Em “O passeio da família”, por exemplo, Clarice narra um passeio em família na região portuária. “Restos de Carnaval” mostra a menina a observar a efervescência dos dias de folia nas ruas da cidade, enquanto em casa só se agravava o estado de saúde de sua mãe, que viria a morrer em 1930, sendo sepultada no Cemitério dos Israelitas do Barro.
Já em “Banhos de mar”, ela relembra das idas com o pai até Olinda, onde o cheiro de mar a invadia e embriagava. Depois de adulta, a escritora chegou a visitar Pernambuco outras duas vezes. A primeira, na companhia do ex-marido e do primeiro filho, veio visitar parentes que por aqui ficaram na Avenida Conde da Boa Vista, onde também chegou a residir.
Com uma despedida em grande estilo, a autora fez sua última viagem ao Recife em 1976, ano anterior a sua morte. Na ocasião, apresentou uma conferência no auditório do Banco do Estado de Pernambuco (Bandepe).
Clarice Lispector foi uma exímia frasista. Construiu máximas curtas sobre a subjetividade humana numa quantidade quase sem paralelos na literatura brasileira —algo que ajudou a disseminar sua obra, mas colaborou também para que alguns críticos torcessem o nariz para ela.

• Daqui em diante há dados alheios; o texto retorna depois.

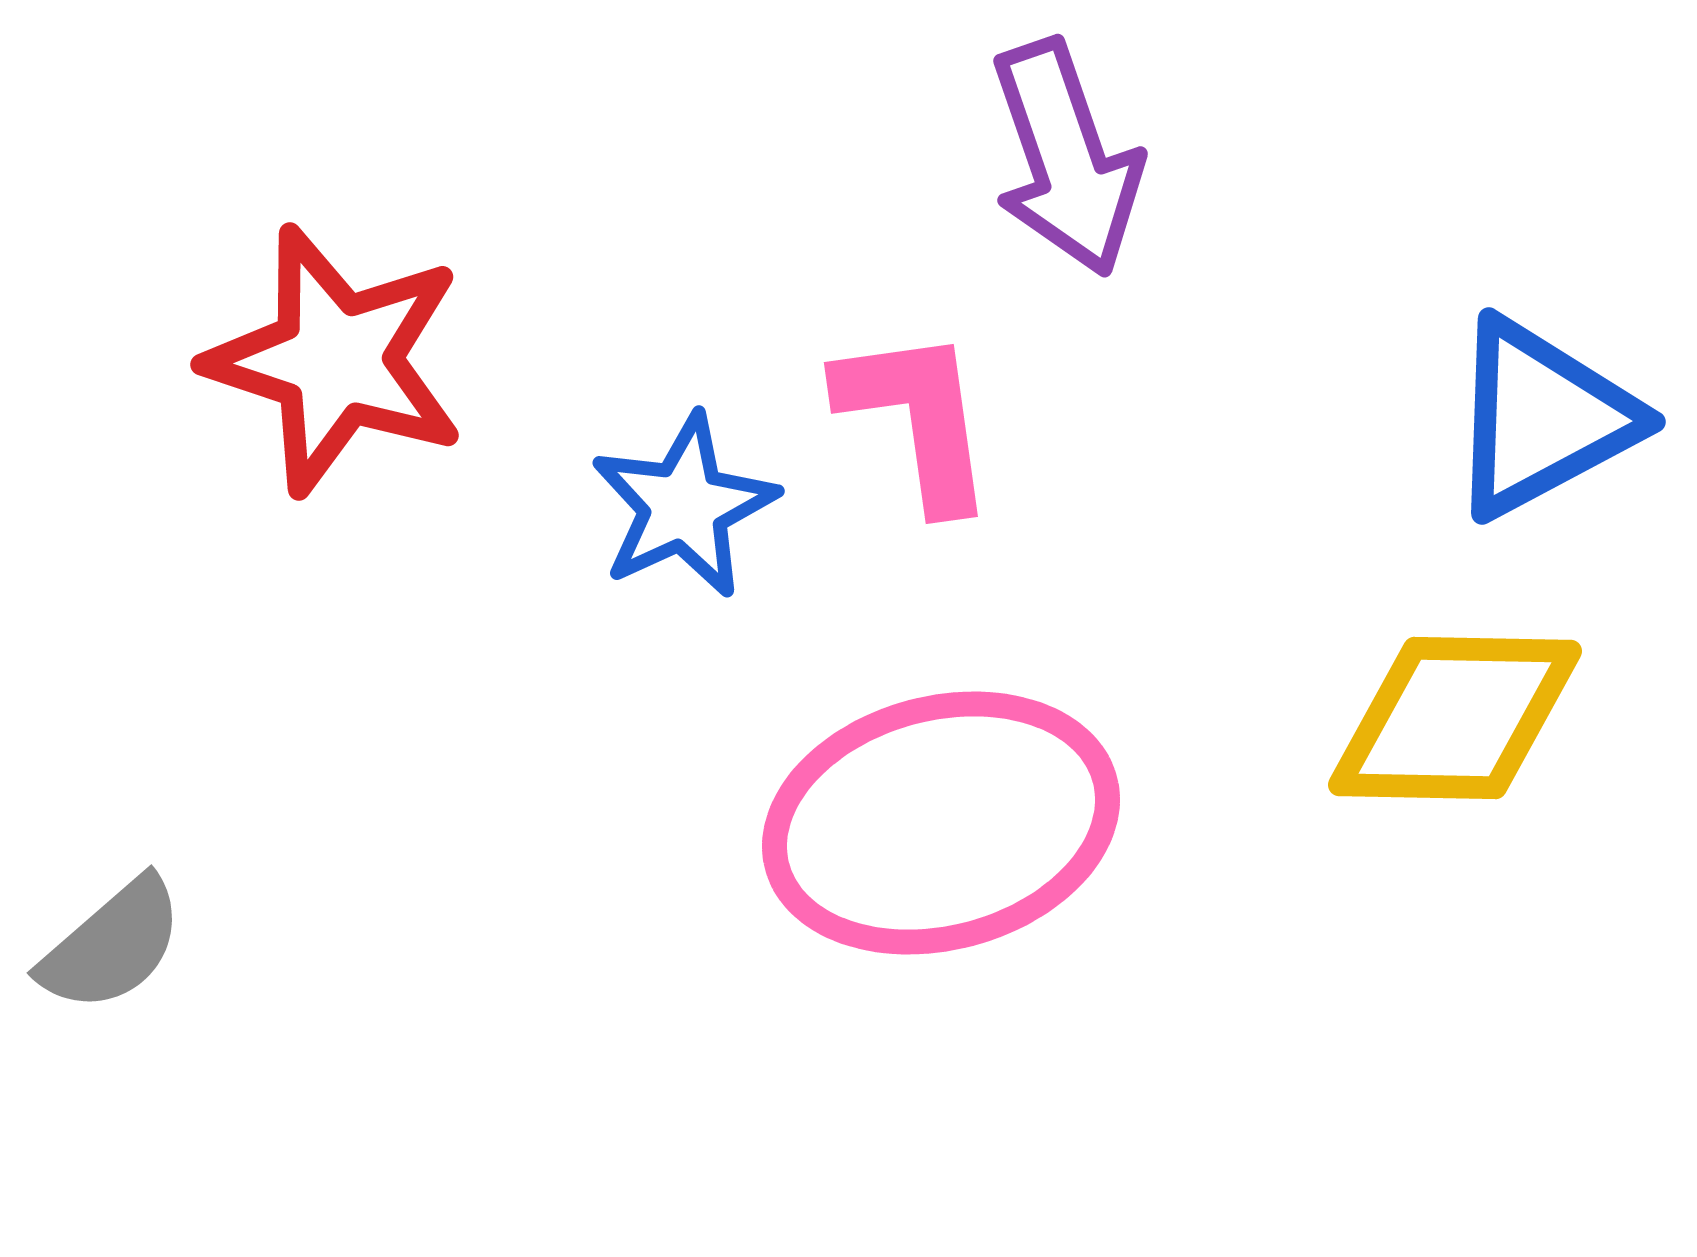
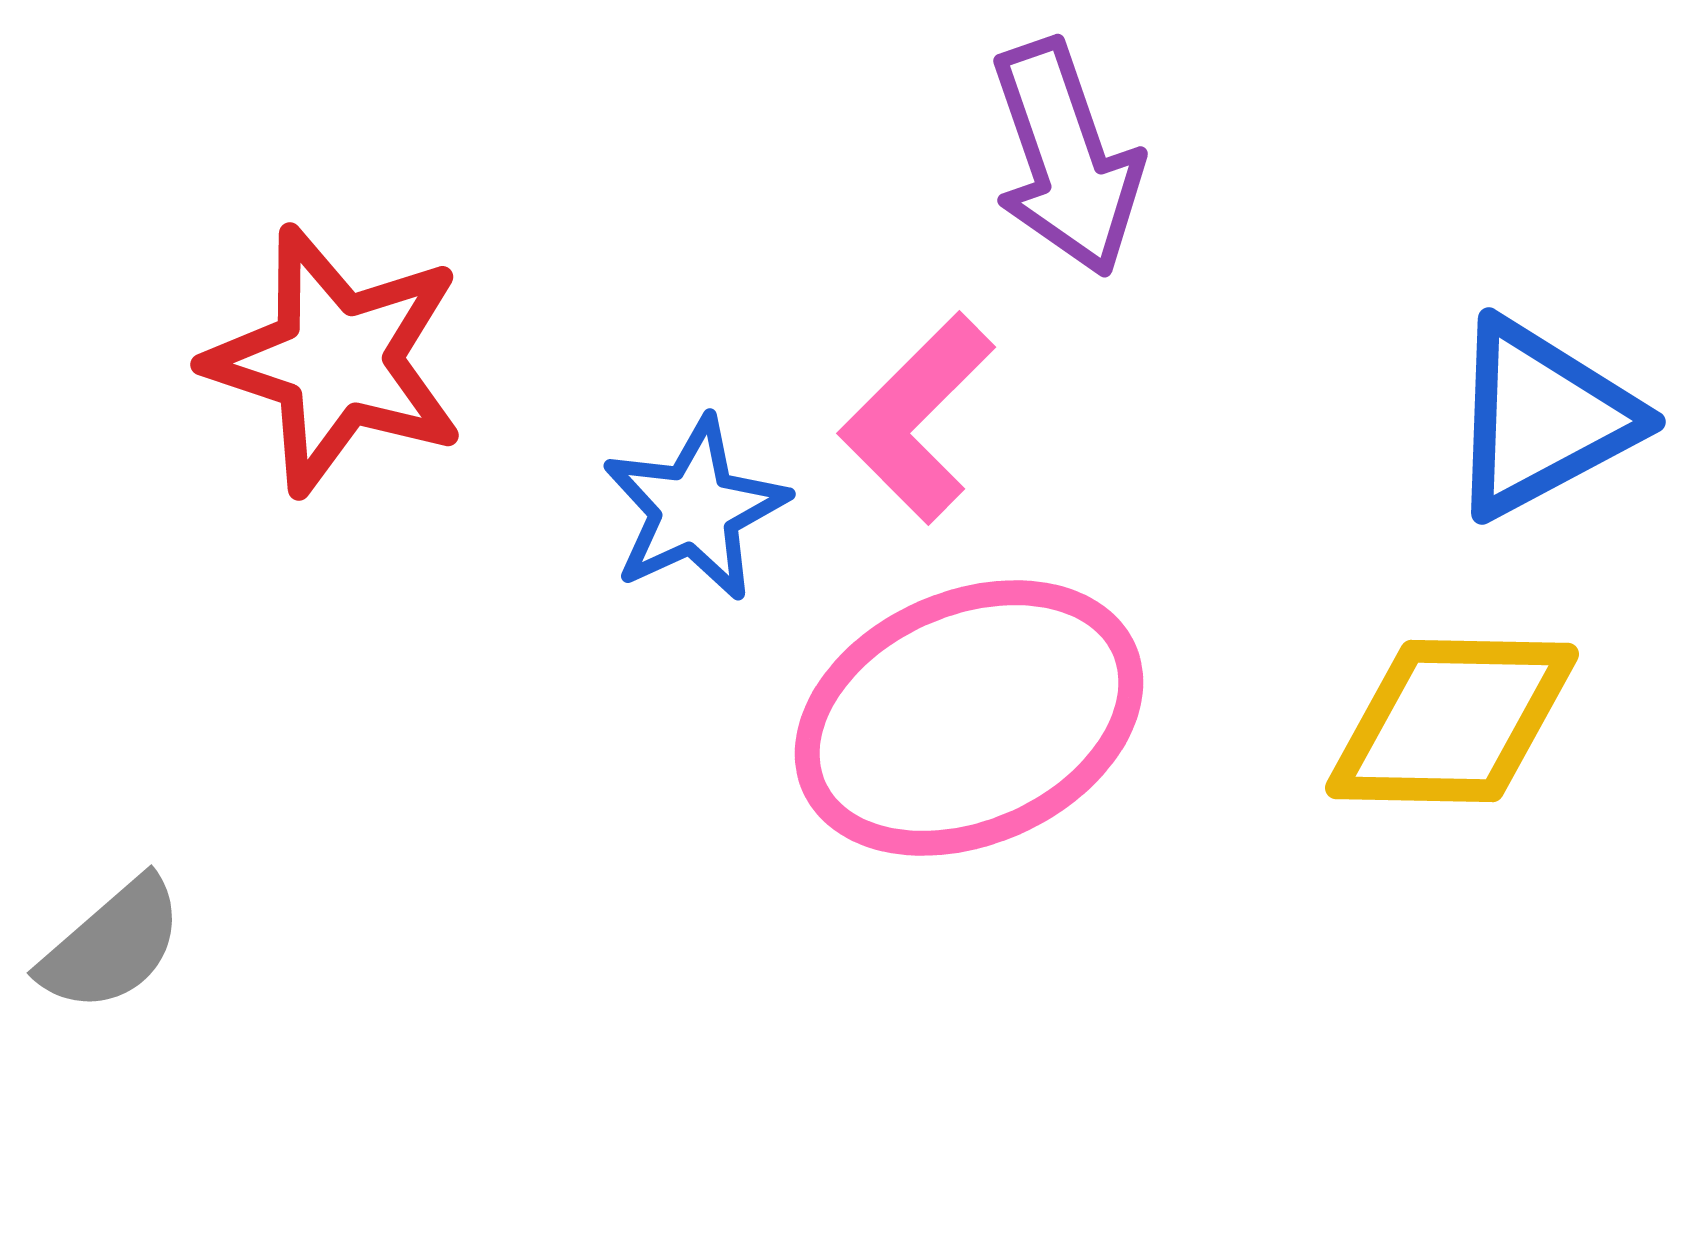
pink L-shape: rotated 127 degrees counterclockwise
blue star: moved 11 px right, 3 px down
yellow diamond: moved 3 px left, 3 px down
pink ellipse: moved 28 px right, 105 px up; rotated 9 degrees counterclockwise
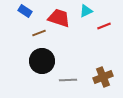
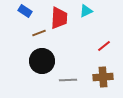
red trapezoid: rotated 75 degrees clockwise
red line: moved 20 px down; rotated 16 degrees counterclockwise
brown cross: rotated 18 degrees clockwise
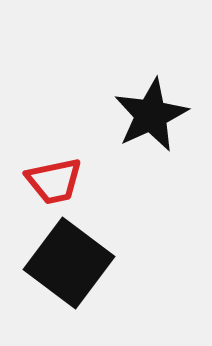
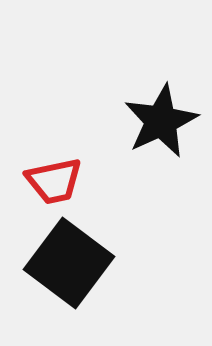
black star: moved 10 px right, 6 px down
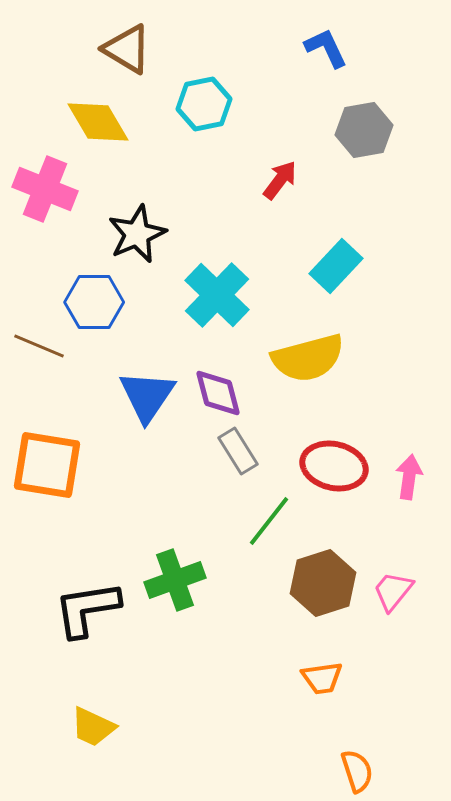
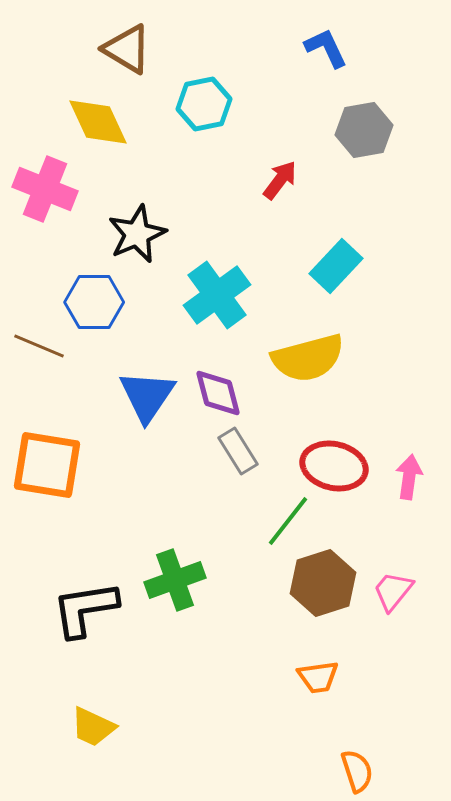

Em Perto do coração selvagem, escreveu: “Continuo sempre me inaugurando, abrindo e fechando círculos de vida, jogando-os de lado, murchos, cheios de passado.” Em A hora da estrela, cravou: “Escrevo como se fosse para salvar a vida de alguém. Provavelmente a minha própria vida.”
Por fim, em Água viva deixou essa frase marcante: “A loucura é vizinha da mais cruel sensatez.”